## Given data
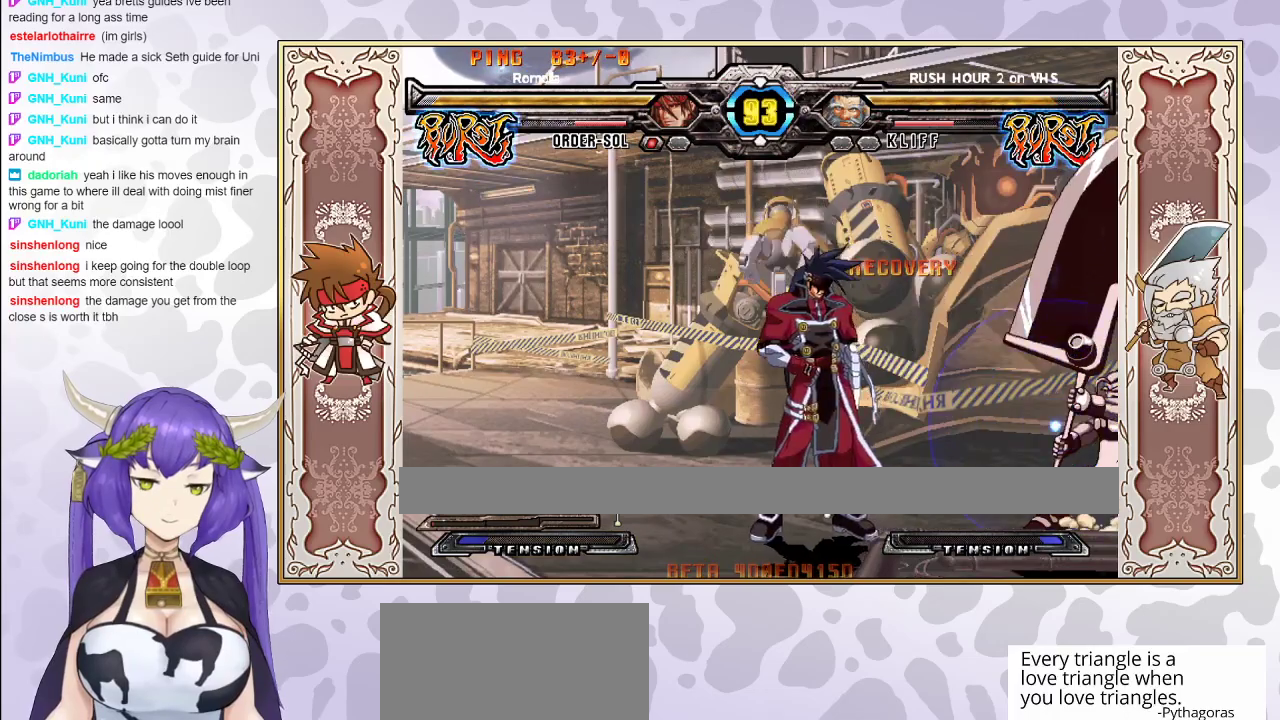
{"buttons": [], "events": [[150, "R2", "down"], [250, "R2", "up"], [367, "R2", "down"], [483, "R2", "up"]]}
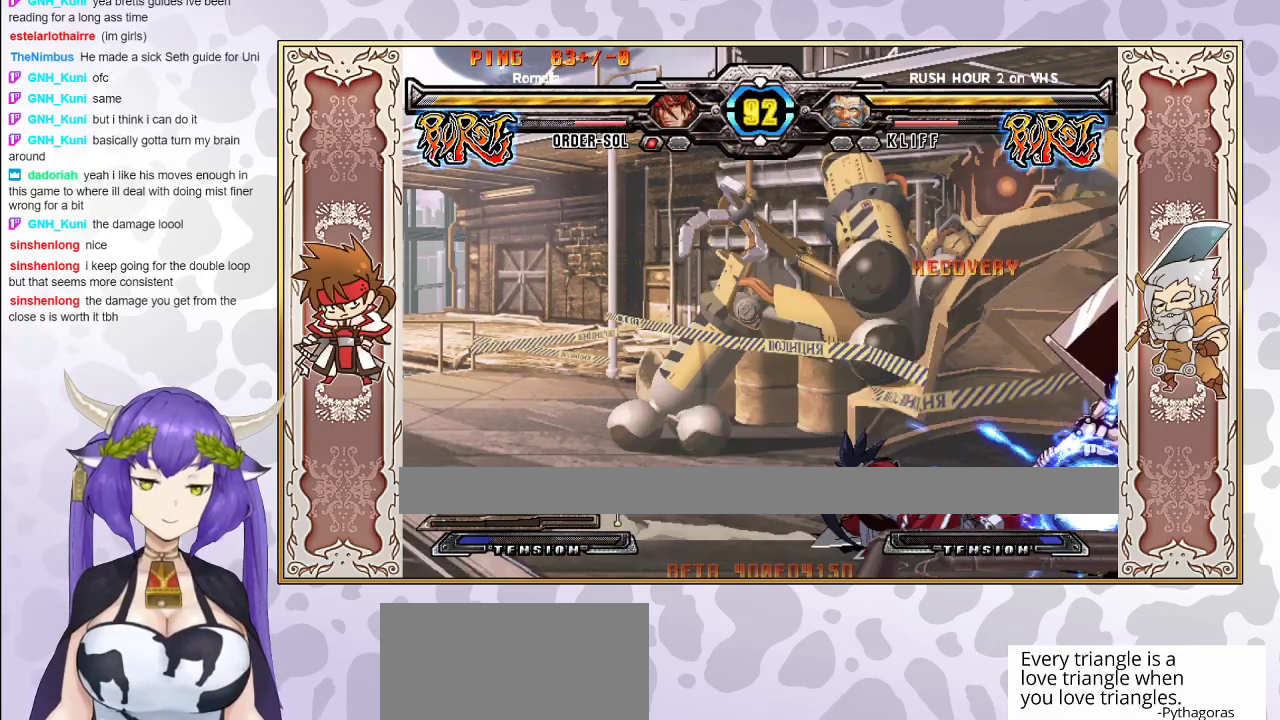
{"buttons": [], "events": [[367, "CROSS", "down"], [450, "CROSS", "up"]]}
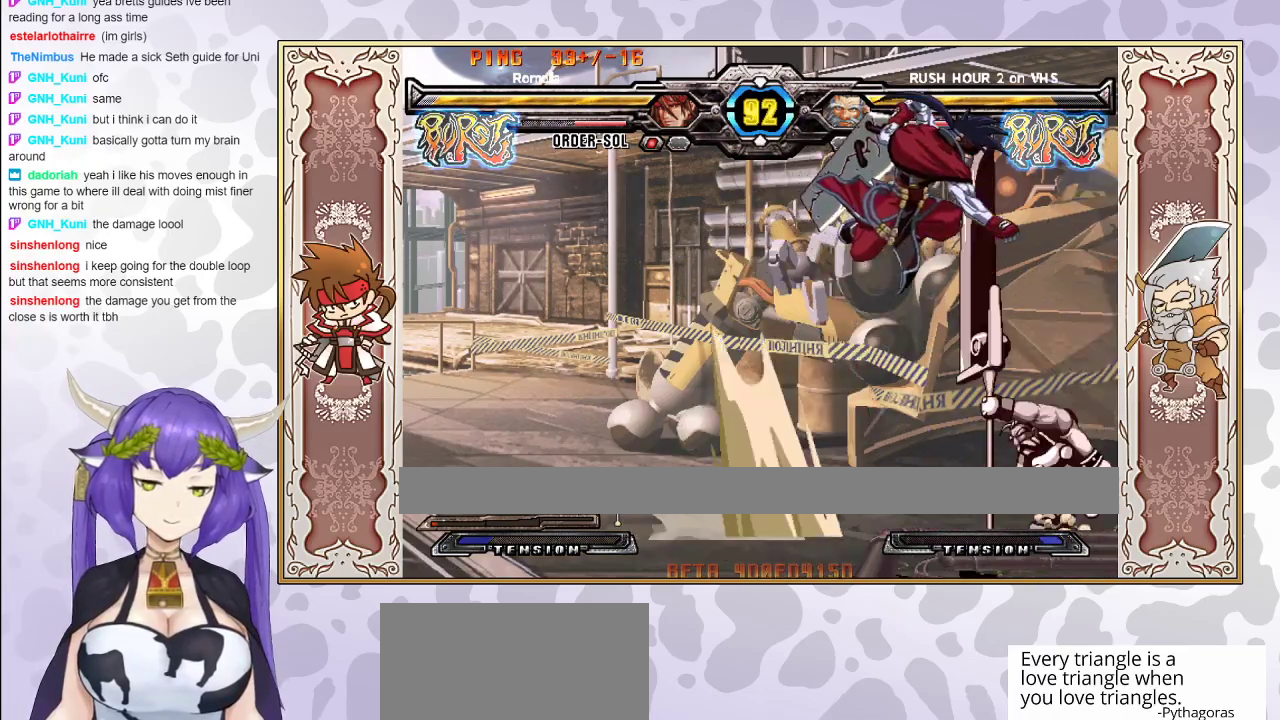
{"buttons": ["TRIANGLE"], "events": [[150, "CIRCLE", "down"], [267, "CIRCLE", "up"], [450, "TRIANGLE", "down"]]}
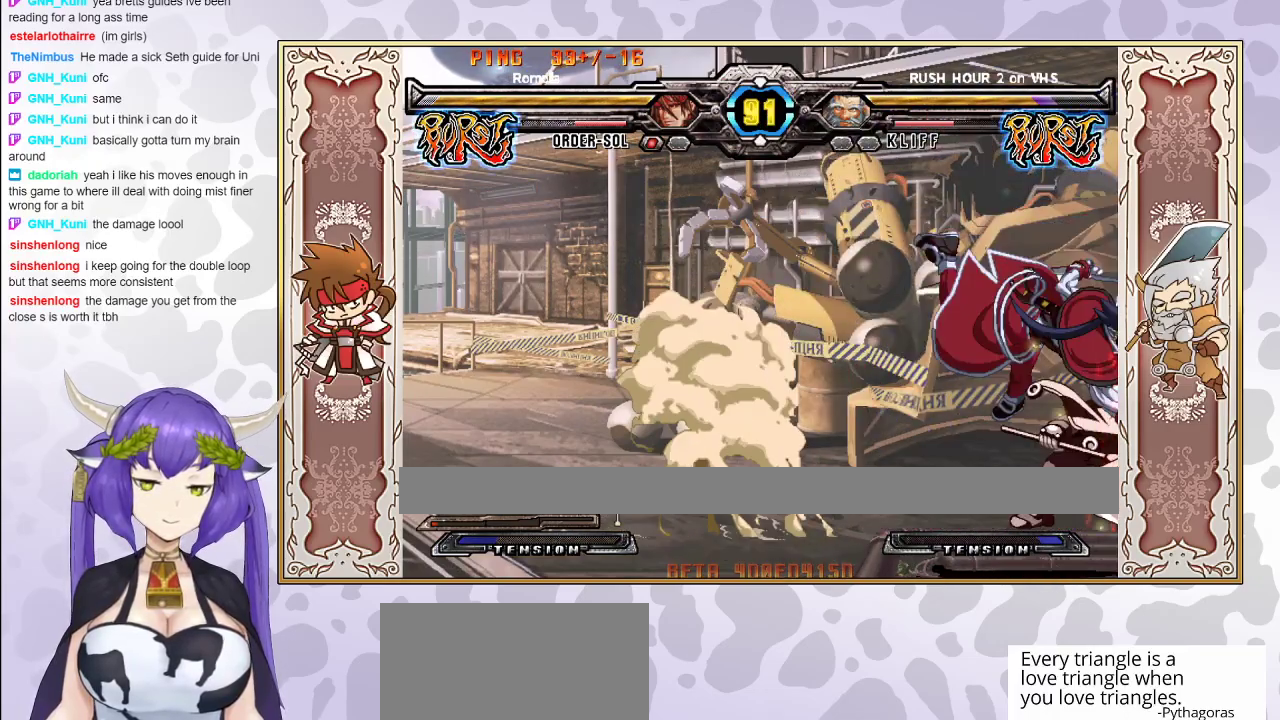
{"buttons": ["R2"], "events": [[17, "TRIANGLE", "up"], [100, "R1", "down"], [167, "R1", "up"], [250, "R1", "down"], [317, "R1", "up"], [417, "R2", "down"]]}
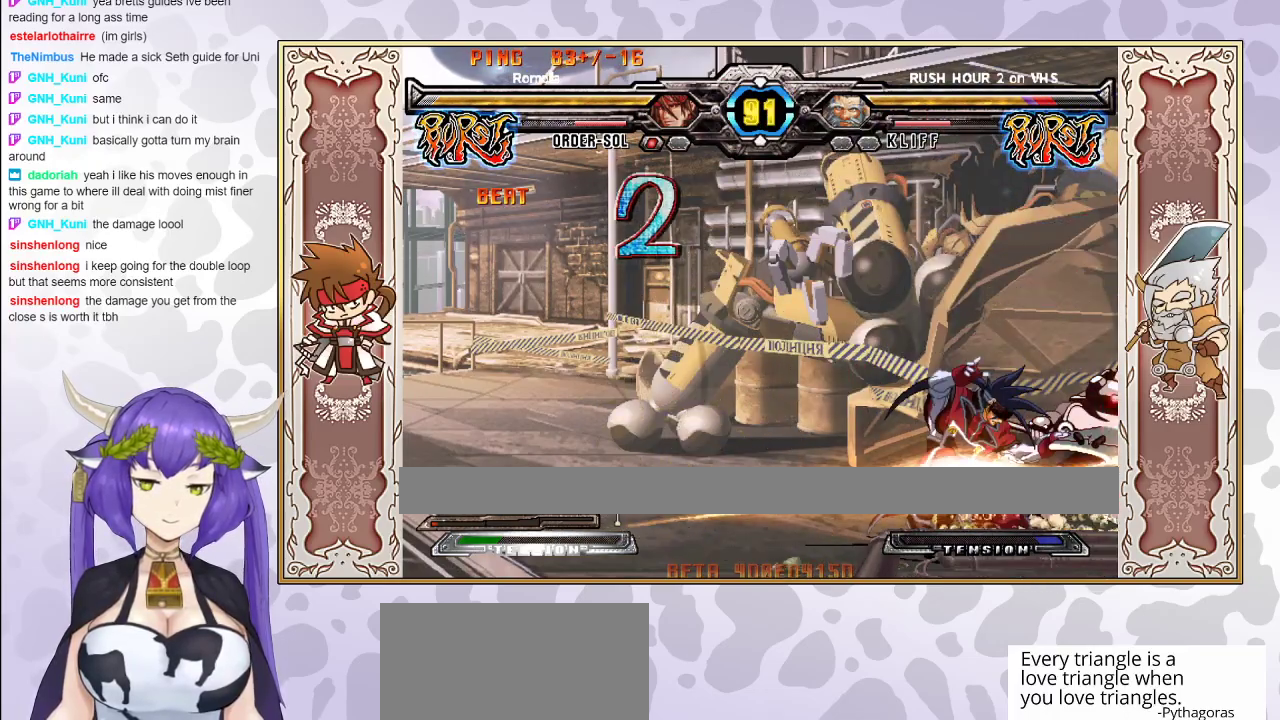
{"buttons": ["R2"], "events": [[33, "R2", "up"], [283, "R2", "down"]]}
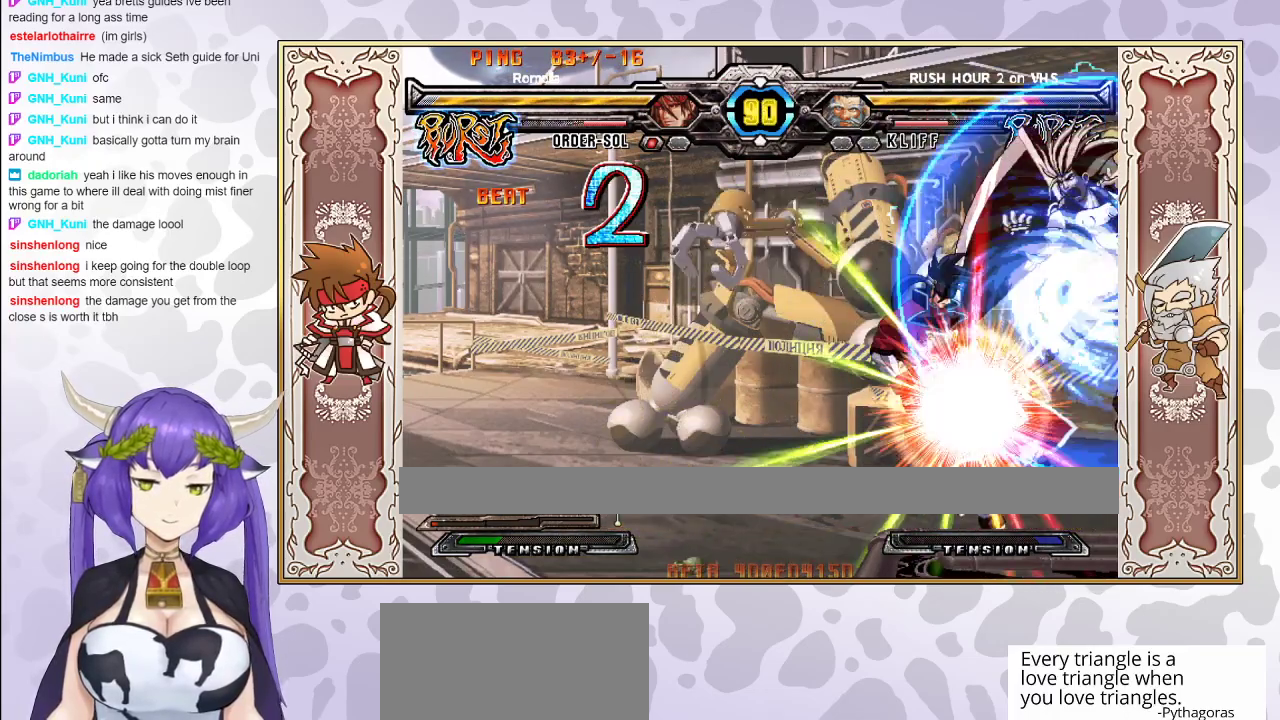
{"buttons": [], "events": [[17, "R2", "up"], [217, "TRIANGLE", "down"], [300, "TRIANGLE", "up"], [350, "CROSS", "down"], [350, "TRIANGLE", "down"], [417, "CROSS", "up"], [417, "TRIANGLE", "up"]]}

## Work required
Find the word "CROSS" in the data and show each line that holds it.

## Response
{"buttons": [], "events": [[367, "CROSS", "down"], [450, "CROSS", "up"]]}
{"buttons": [], "events": [[17, "R2", "up"], [217, "TRIANGLE", "down"], [300, "TRIANGLE", "up"], [350, "CROSS", "down"], [350, "TRIANGLE", "down"], [417, "CROSS", "up"], [417, "TRIANGLE", "up"]]}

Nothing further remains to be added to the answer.